Your instructions:
Copy out the lines below word for word, leaving out the pictures.

Stored data:
☆ ☆ ☆
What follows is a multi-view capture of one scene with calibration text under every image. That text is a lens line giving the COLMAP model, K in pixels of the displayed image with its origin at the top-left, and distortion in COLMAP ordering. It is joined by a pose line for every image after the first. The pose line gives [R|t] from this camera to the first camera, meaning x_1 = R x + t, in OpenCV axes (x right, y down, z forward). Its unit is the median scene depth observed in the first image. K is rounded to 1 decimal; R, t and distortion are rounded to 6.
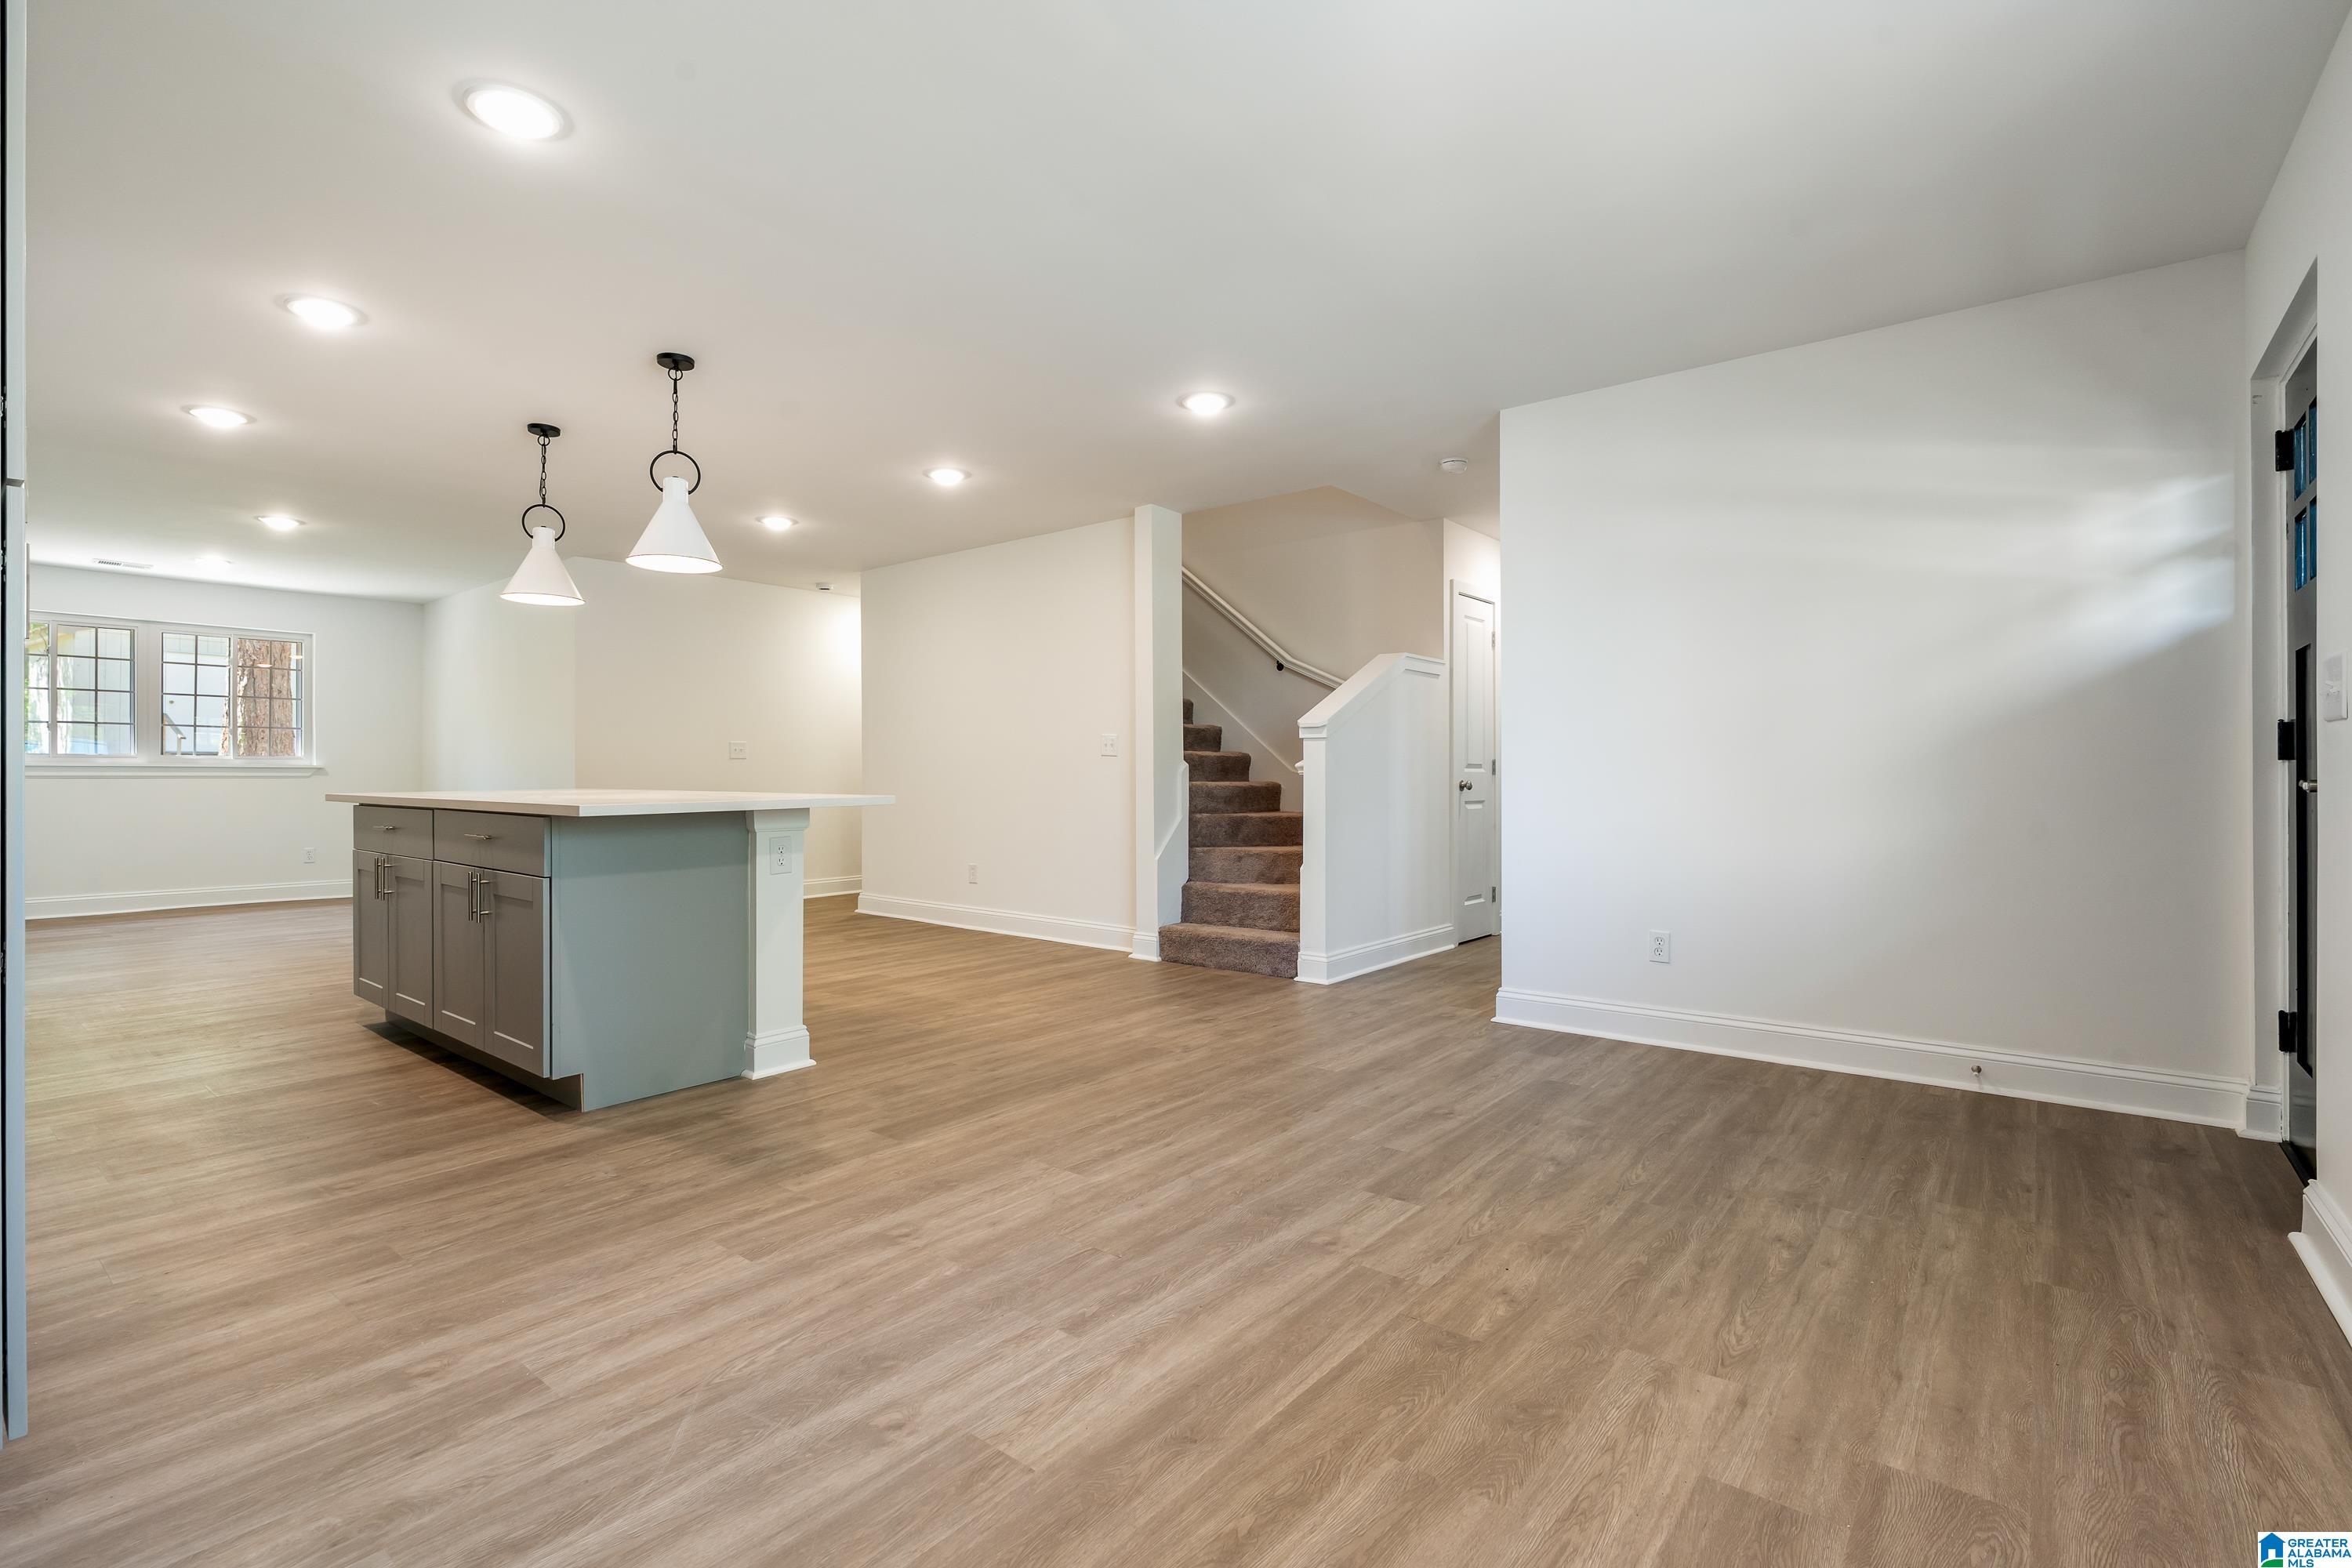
lens RADIAL K [[1060.7, 0, 1155.5], [0, 1060.7, 773.8], [0, 0, 1]] dist [-0.008351, 0.001464]
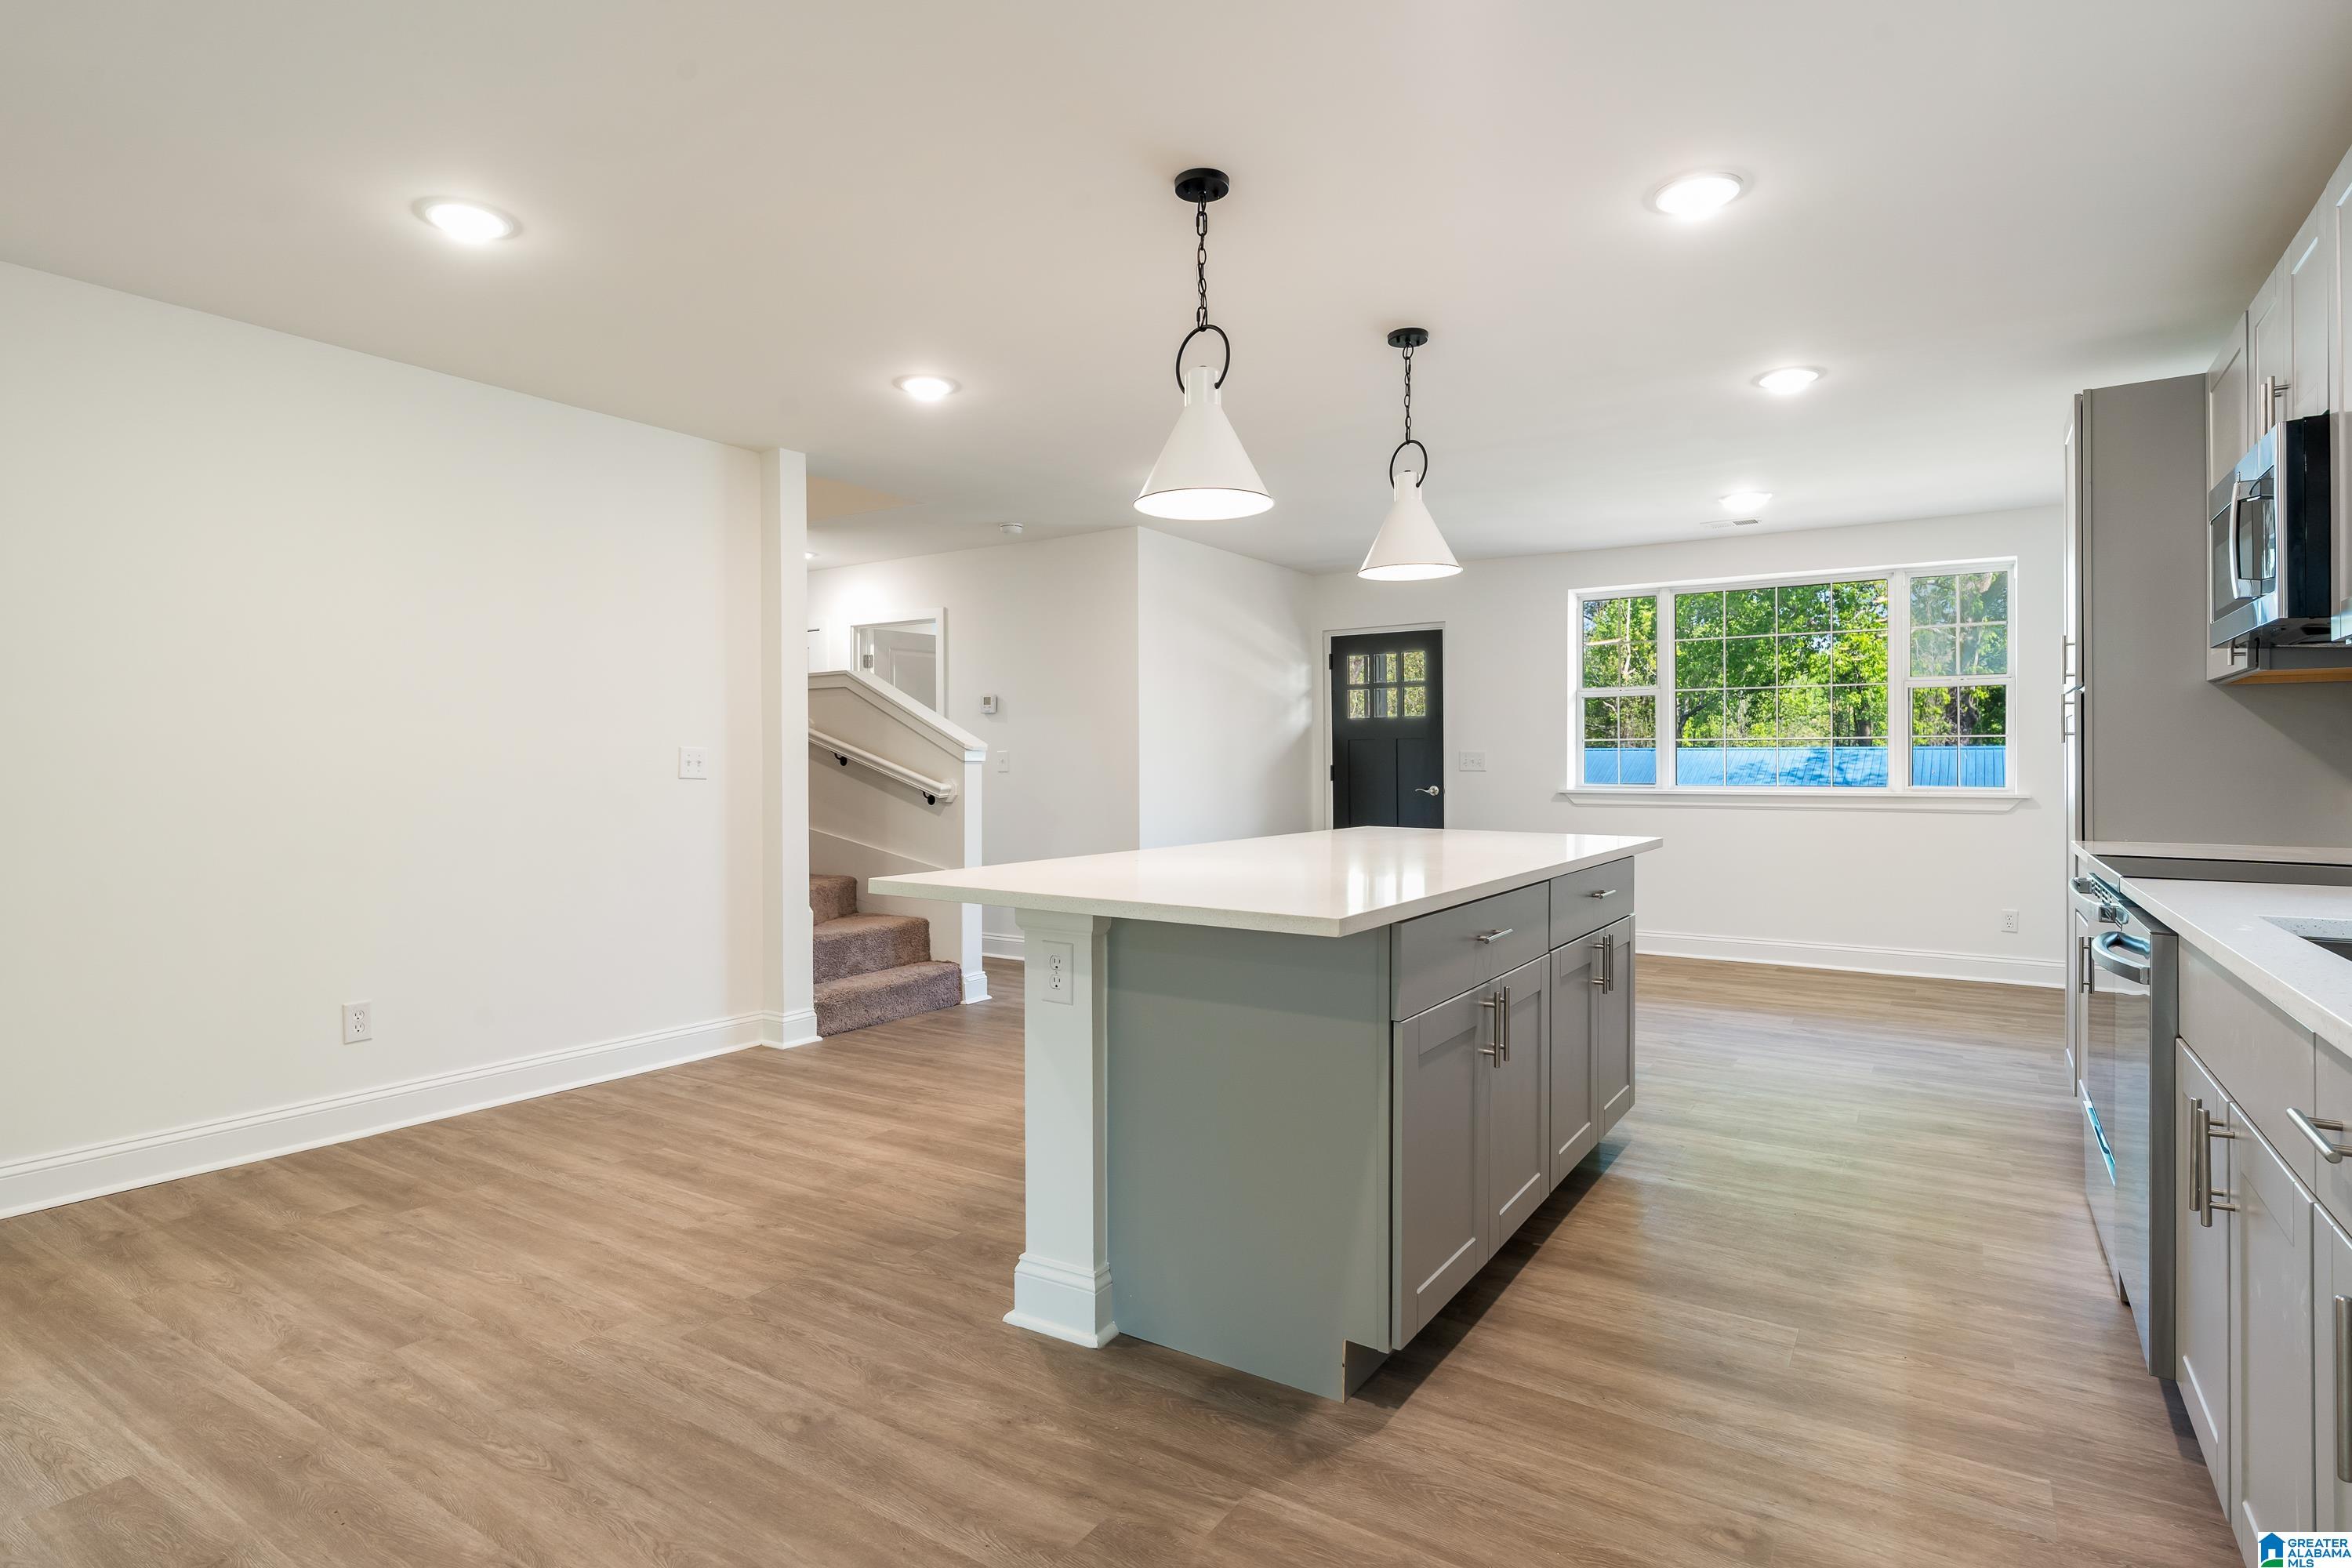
lens RADIAL K [[1198.3, 0, 1162.1], [0, 1198.3, 776.2], [0, 0, 1]] dist [-0.008321, 0.001975]
pose [[-0.089911, -0.008676, 0.995912, -1.633117], [0.002845, 0.999956, 0.008968, -0.047107], [-0.995946, 0.003640, -0.089883, 1.497292]]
☆ ☆ ☆
Result:
What follows is a multi-view capture of one scene with calibration text under every image. That text is a lens line giving the COLMAP model, K in pixels of the displayed image with its origin at the top-left, and distortion in COLMAP ordering. It is joined by a pose line for every image after the first. The pose line gives [R|t] from this camera to the first camera, meaning x_1 = R x + t, in OpenCV axes (x right, y down, z forward). Its unit is the median scene depth observed in the first image. K is rounded to 1 decimal; R, t and distortion are rounded to 6.
lens RADIAL K [[1060.7, 0, 1155.5], [0, 1060.7, 773.8], [0, 0, 1]] dist [-0.008351, 0.001464]
lens RADIAL K [[1198.3, 0, 1162.1], [0, 1198.3, 776.2], [0, 0, 1]] dist [-0.008321, 0.001975]
pose [[-0.089911, -0.008676, 0.995912, -1.633117], [0.002845, 0.999956, 0.008968, -0.047107], [-0.995946, 0.003640, -0.089883, 1.497292]]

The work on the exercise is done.